Should the stack be missing or not enough space left to hold a full
context, the irp$v_onstack flag is cleared (if present) and the curcsp
field is left alone (if present). Another structure is allocated in pool
to store context and linked to a queue maintained by the intercept (or
a hash block is allocated and used) and the context is stored there.
This hash block or queue element must have the IRP address so that the
correct one can be found at post processing time. The context block must
also have the prior state of the flags so that when postprocessing is done
on the IRP, the flags can be reset. That way, if the stack overflowed, the
old flags will indicate that the next context down is on the IRP context
stack.

At post processing when the context information must be restored to
post process the IRP in the correct device context, the context
location is determined as it is when the information is to be stored
and is reloaded into the IRP prior to completing its posting. If an
auxiliary structure was allocated, it must be freed at post processing
time too, once its data is reloaded. 

With the new code being added to allow post processing to be handled at
IPL 8 by intercepts, this gives a low overhead way to process I/O
interception and add new processing without much change to any
drivers. 

Any code that produces old style IRPs will find that they also work, and
are not interfered with by this logic. Any cloned or copied IRPs will
work as before with the "auxiliary structure" path of this logic.
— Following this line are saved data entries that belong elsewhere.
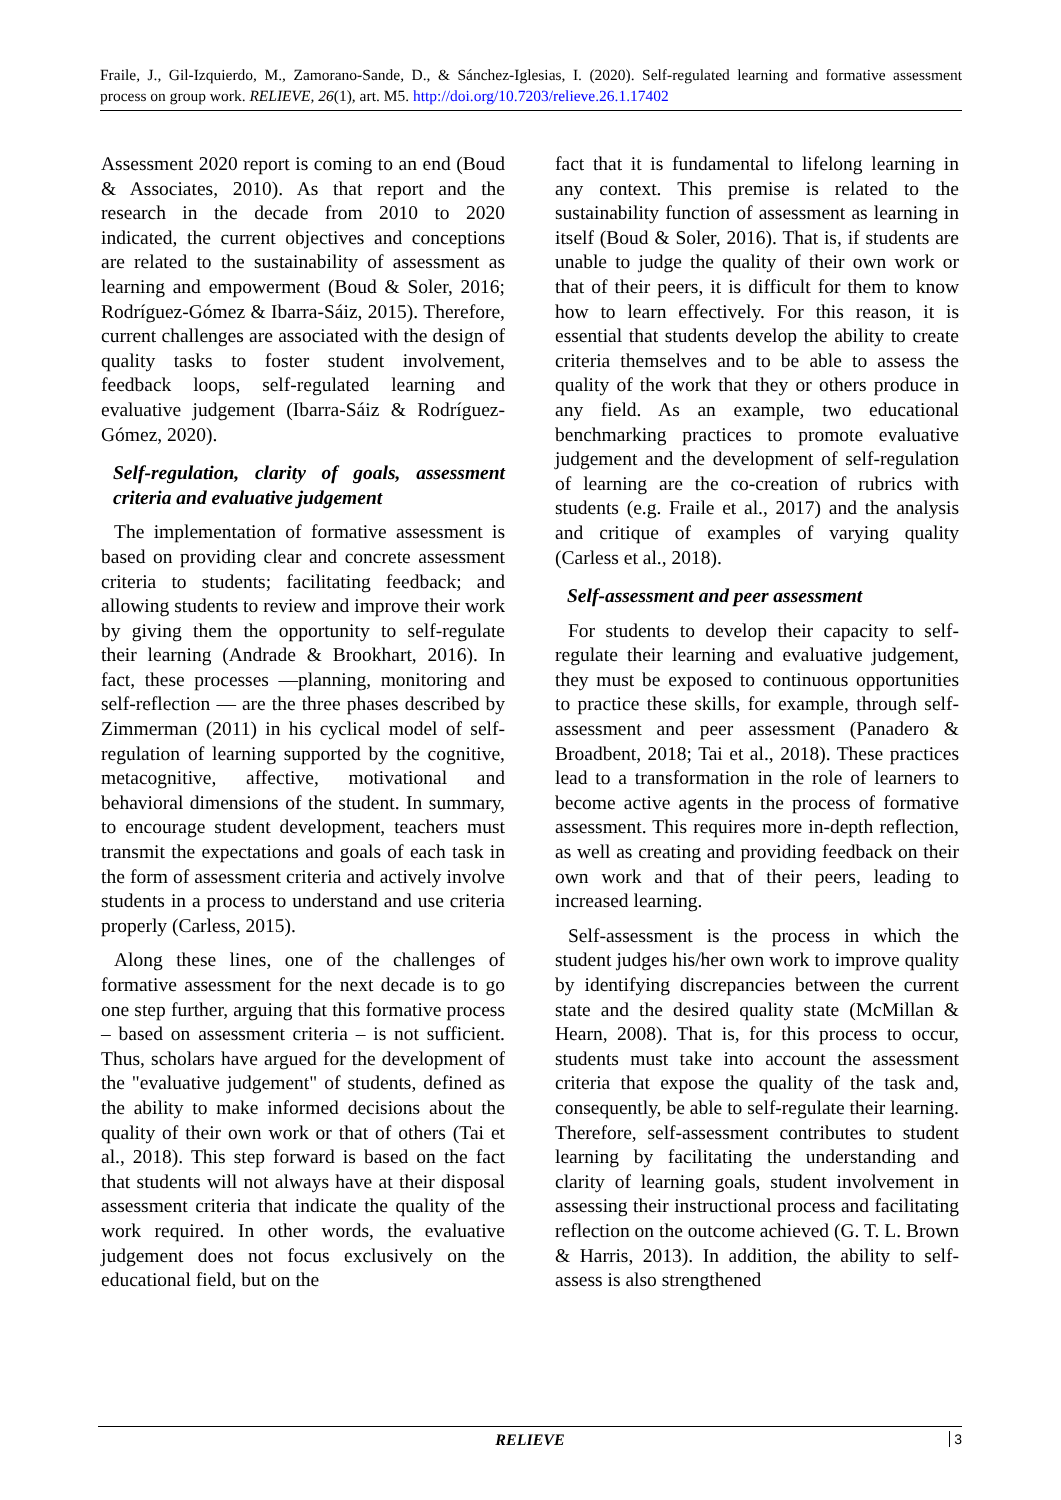Fraile, J., Gil-Izquierdo, M., Zamorano-Sande, D., & Sánchez-Iglesias, I. (2020). Self-regulated learning and formative assessment process on group work. RELIEVE, 26(1), art. M5. http://doi.org/10.7203/relieve.26.1.17402
Assessment 2020 report is coming to an end (Boud & Associates, 2010). As that report and the research in the decade from 2010 to 2020 indicated, the current objectives and conceptions are related to the sustainability of assessment as learning and empowerment (Boud & Soler, 2016; Rodríguez-Gómez & Ibarra-Sáiz, 2015). Therefore, current challenges are associated with the design of quality tasks to foster student involvement, feedback loops, self-regulated learning and evaluative judgement (Ibarra-Sáiz & Rodríguez-Gómez, 2020).
Self-regulation, clarity of goals, assessment criteria and evaluative judgement
The implementation of formative assessment is based on providing clear and concrete assessment criteria to students; facilitating feedback; and allowing students to review and improve their work by giving them the opportunity to self-regulate their learning (Andrade & Brookhart, 2016). In fact, these processes —planning, monitoring and self-reflection — are the three phases described by Zimmerman (2011) in his cyclical model of self-regulation of learning supported by the cognitive, metacognitive, affective, motivational and behavioral dimensions of the student. In summary, to encourage student development, teachers must transmit the expectations and goals of each task in the form of assessment criteria and actively involve students in a process to understand and use criteria properly (Carless, 2015).
Along these lines, one of the challenges of formative assessment for the next decade is to go one step further, arguing that this formative process – based on assessment criteria – is not sufficient. Thus, scholars have argued for the development of the "evaluative judgement" of students, defined as the ability to make informed decisions about the quality of their own work or that of others (Tai et al., 2018). This step forward is based on the fact that students will not always have at their disposal assessment criteria that indicate the quality of the work required. In other words, the evaluative judgement does not focus exclusively on the educational field, but on the
fact that it is fundamental to lifelong learning in any context. This premise is related to the sustainability function of assessment as learning in itself (Boud & Soler, 2016). That is, if students are unable to judge the quality of their own work or that of their peers, it is difficult for them to know how to learn effectively. For this reason, it is essential that students develop the ability to create criteria themselves and to be able to assess the quality of the work that they or others produce in any field. As an example, two educational benchmarking practices to promote evaluative judgement and the development of self-regulation of learning are the co-creation of rubrics with students (e.g. Fraile et al., 2017) and the analysis and critique of examples of varying quality (Carless et al., 2018).
Self-assessment and peer assessment
For students to develop their capacity to self-regulate their learning and evaluative judgement, they must be exposed to continuous opportunities to practice these skills, for example, through self-assessment and peer assessment (Panadero & Broadbent, 2018; Tai et al., 2018). These practices lead to a transformation in the role of learners to become active agents in the process of formative assessment. This requires more in-depth reflection, as well as creating and providing feedback on their own work and that of their peers, leading to increased learning.
Self-assessment is the process in which the student judges his/her own work to improve quality by identifying discrepancies between the current state and the desired quality state (McMillan & Hearn, 2008). That is, for this process to occur, students must take into account the assessment criteria that expose the quality of the task and, consequently, be able to self-regulate their learning. Therefore, self-assessment contributes to student learning by facilitating the understanding and clarity of learning goals, student involvement in assessing their instructional process and facilitating reflection on the outcome achieved (G. T. L. Brown & Harris, 2013). In addition, the ability to self-assess is also strengthened
RELIEVE
3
Most
IRPs will however be able to use the IRP itself, with a few tess added
which involve no PALcode calls. Only code that corrupts the IRP header
could get into trouble, and that is a tiny risk due to a basically
broken coding practice anyway.

Conclusion:

This scheme is low in risk, and provides significant performance and
orderliness benefits to future I/O level intercepts including those
wanted by EDO. It will not break existing drivers or code, but will
allow new intercepts to run faster than otherwise possible and will
avoid need in the future for yet more dedicated IRP cells.